Miles had become obsessed with a new camcorder that he had gotten, much to the dismay of his father who was a little weary of being constantly filmed by his son. He documented the ordeal from the point of view of the family, from the major events – phone calls from the guerillas, strategy sessions, the setting up of secure phone lines so that nobody could listen in, and the ransom drops, which were tense affairs as the sums of money were always at risk for being confiscated by corrupt police – and family dinners, little bits of life as the family tried to somehow cope with the unbelievable stress of not knowing whether Tom was alive or not and if he would be returned alive once all was said and done. They grimly watch footage of kidnap victims being discovered machine-gunned by their kidnappers after the ransom was paid.
The footage is almost exclusively from Miles’ camcorder and so the quality is often poor, which might give some pause, but that would be a mistake. Some of the film plays almost like a spy thriller, with a sequence of the family trying to pay the ransom harrowing as they are followed by parties unknown – is it someone from the police or from the kidnappers? – plus they go for weeks and even months without hearing from the kidnappers, whose mountain location is imperiled by government forces seeking to eradicate them. The underlying worry was that Tom might be executed by the guerillas as the government made their situation untenable, or be caught in the crossfire of a gun battle between the kidnappers and the army.
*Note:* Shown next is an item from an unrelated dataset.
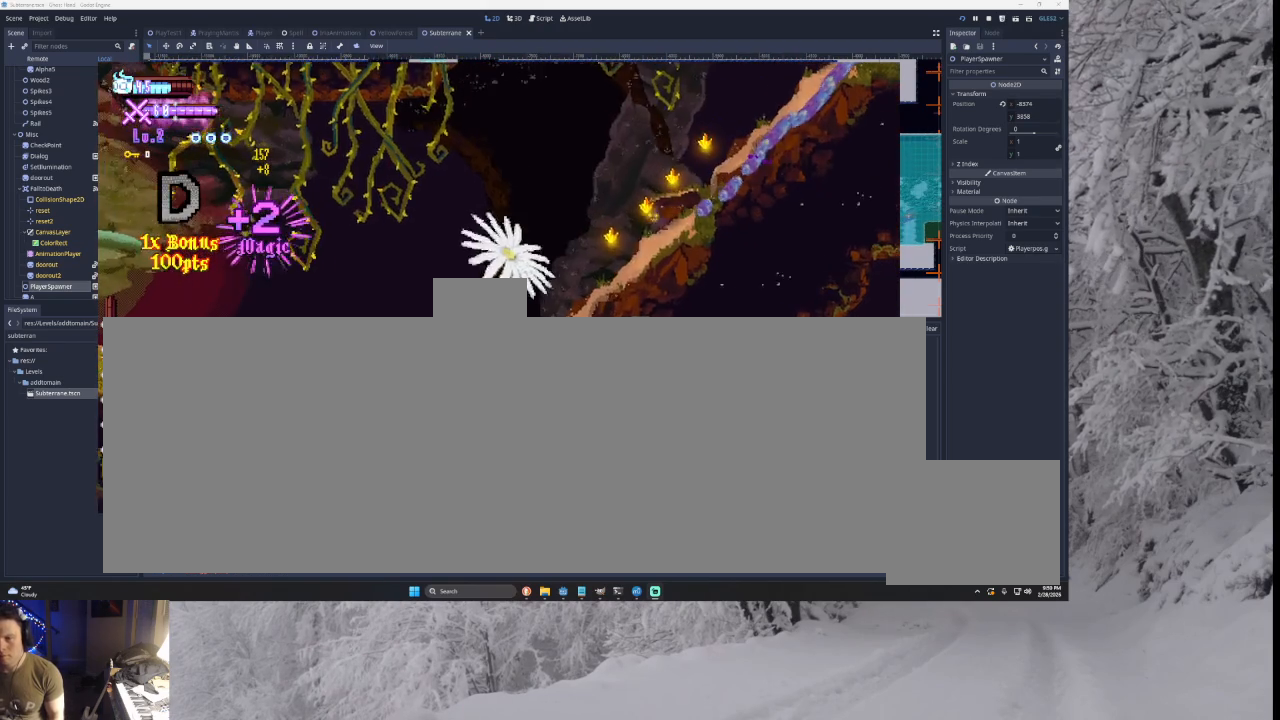
{"buttons": [], "left_stick": "left", "right_stick": "center", "events": [[133, "left_stick", "center"], [300, "TRIANGLE", "down"], [367, "left_stick", "left"], [433, "TRIANGLE", "up"]]}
There are also interviews with some of the principles including mom Susan, the neighbors Uli and Claudia Greiner, Oscar Tejada and Geddie and Miles Hargrove that were conducted twenty years after the fact. Tom also kept an illicit diary he kept hidden in his money belt during the long ordeal and we are shown excerpts of that as well, some of which is almost impossible to read.
If you’re looking for great emotional releases, you won’t find many here; the family manage to keep control of their emotions admirably considering the circumstances. The ever-present eye of the camera give us an unflinching inside look at what the family went through that is both intimate and compelling. My only gripe is that Miles has a tendency to push the mundane aspects a little harder than he needed to which pads the running time a bit more than was necessary, but this is true crime done as perfectly as it can be.
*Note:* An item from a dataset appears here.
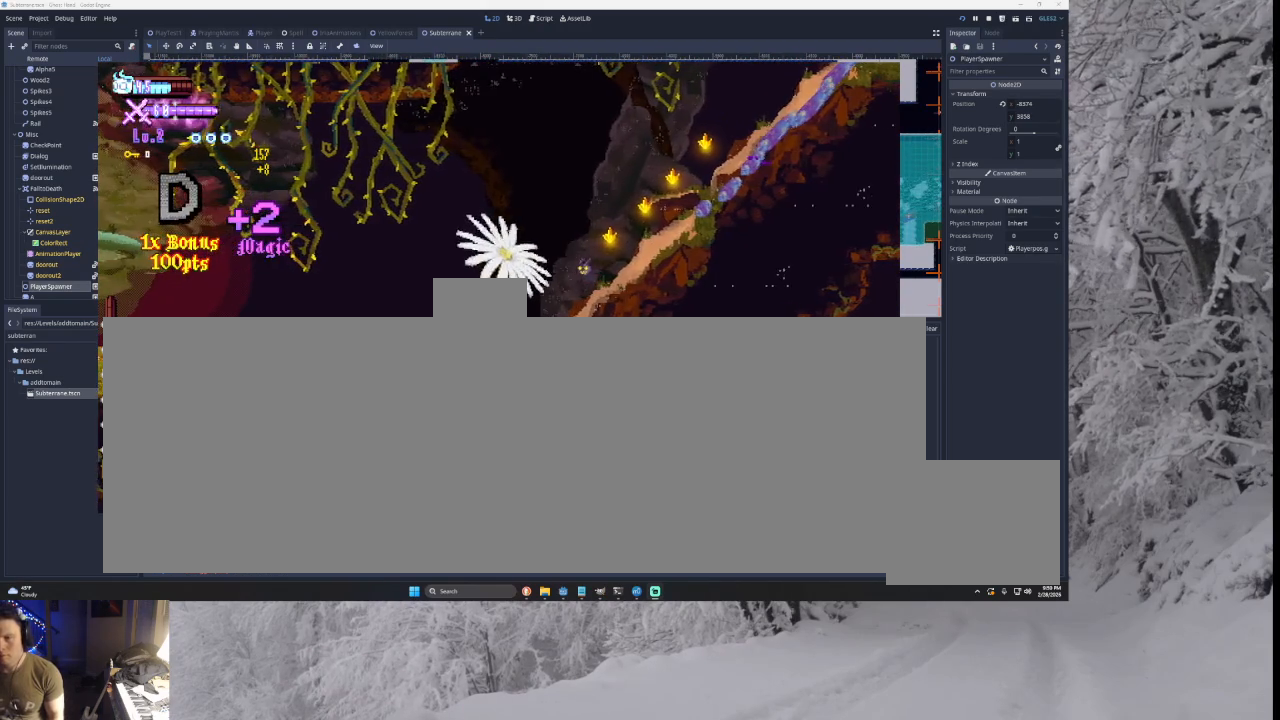
{"buttons": ["SQUARE"], "left_stick": "left", "right_stick": "center", "events": [[200, "SQUARE", "down"], [300, "SQUARE", "up"], [400, "SQUARE", "down"]]}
REASONS TO SEE: An incredible, personal story. Plays like a crime thriller – except it’s a documentary.
REASONS TO AVOID: Some of the home video footage feels extraneous.
FAMILY VALUES: There is some profanity and a few disturbing images.
TRIVIAL PURSUIT: The movie Proof of Life is based on this incident.
BEYOND THE THEATERS: Discovery Plus
CRITICAL MASS: As of 3/21/21: Rotten Tomatoes: No score yet; Metacritic: No score yet.